Induced Pluripotent Stem Cells as a Reliable Chimeric Antigen Receptor-Cell Source

Submission 125

PS2-98-Poster Presentation

Presented by: Simonas Kuras

Simonas Kuras ^{1, 2}, Jonathan Arias ^{1, 2}

¹ Vilnius university, Institute of Biochemistry, Life Sciences Center

² Laboratory of Targeted Delivery of CRISPR-Cas?System and Cell Immunotherapies, EMBL

Introduction: immunotherapy is a disease treatment methodology, based on activation or suppression of the host's immune system. Immune cell-based therapy is one of the most attractive immunotherapy strategies, because it can be tailored to target cancer cells specifically, thus avoiding any collateral damage associated with chemotherapy or radiation therapy. Development of induced pluripotent stem cell-based therapies has been the goal of many scientists since these cells were first obtained nearly twenty years ago. Induced pluripotent stem (iPS) cells can be derived via reprogramming of any somatic cell type and are capable of self-renewal as well as differentiation into any cell type. Additionally, because these cells are generated from adult organism cells, ethical problems and cell source abundance issues become irrelevant. Chimeric antigen receptors (CARs) are synthetic receptors that combine an antigen-binding domain with intracellular signaling domains, enabling immune cells to specifically recognize and target cancer cells. Therefore, CAR-iPS cell lines could serve as an excellent CAR source with the potential to be differentiated into CAR-expressing immune effector cells.
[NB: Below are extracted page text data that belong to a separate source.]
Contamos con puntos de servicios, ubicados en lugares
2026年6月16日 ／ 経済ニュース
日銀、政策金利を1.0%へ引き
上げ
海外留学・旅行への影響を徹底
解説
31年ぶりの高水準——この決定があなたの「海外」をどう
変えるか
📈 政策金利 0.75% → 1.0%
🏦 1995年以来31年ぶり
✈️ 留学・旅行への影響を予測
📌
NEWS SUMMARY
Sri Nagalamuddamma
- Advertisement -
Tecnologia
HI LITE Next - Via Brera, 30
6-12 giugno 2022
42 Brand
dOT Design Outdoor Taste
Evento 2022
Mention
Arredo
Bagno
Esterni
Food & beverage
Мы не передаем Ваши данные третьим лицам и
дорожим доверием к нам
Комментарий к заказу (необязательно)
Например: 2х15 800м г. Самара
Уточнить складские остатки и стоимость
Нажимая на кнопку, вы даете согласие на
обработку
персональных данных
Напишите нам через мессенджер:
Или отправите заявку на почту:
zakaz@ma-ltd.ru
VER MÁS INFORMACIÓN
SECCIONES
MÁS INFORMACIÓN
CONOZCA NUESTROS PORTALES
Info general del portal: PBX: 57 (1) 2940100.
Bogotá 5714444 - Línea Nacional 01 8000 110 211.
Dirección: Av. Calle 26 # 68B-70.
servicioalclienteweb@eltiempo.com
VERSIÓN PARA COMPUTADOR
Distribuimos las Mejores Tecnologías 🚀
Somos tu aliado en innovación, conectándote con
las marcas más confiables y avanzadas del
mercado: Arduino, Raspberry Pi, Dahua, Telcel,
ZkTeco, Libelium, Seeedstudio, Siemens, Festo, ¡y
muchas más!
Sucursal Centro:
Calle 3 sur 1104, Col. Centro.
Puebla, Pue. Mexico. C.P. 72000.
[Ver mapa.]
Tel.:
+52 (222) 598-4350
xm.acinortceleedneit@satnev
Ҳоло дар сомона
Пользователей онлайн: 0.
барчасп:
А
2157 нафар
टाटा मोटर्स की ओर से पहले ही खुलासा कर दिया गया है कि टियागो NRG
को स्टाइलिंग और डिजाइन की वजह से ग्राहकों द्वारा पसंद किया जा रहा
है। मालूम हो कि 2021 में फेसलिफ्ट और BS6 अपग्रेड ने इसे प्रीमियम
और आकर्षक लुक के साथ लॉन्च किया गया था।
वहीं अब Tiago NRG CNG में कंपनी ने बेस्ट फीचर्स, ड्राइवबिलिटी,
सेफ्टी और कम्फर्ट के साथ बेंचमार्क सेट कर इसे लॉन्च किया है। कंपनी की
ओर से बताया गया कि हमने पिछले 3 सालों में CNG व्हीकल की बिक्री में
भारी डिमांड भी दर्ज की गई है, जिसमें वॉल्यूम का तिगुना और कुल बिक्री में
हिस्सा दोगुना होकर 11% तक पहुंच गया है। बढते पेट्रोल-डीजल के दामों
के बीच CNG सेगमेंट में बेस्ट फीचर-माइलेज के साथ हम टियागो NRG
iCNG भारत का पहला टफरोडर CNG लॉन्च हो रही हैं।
Objective: to establish three genetically edited novel CAR-expressing iPS cell lines.

Methods: CAR-coding genes were constructed from gBlocks. CAR-coding genes were inserted into an acceptor plasmid using In-Fusion cloning. Genome editing was performed with CRISPR‑Cas9. Template plasmid, Cas9 and sgRNA were delivered via electroporation. Selection of positive clones was performed with puromycin. Successful knock-in confirmed with genotyping.

Results: initial materials and strategies for establishing three CAR-iPS cell lines have been developed. Early CAR-iPS cell line derivation attempts show encouraging progress and will require further validation in the future.

Conclusion: CAR-iPS cell lines have the potential to serve as a reliable CAR cell bank.

Keywords: induced pluripotent stem (iPS) cells, chimeric antigen receptors (CAR), immunotherapy, genome editing.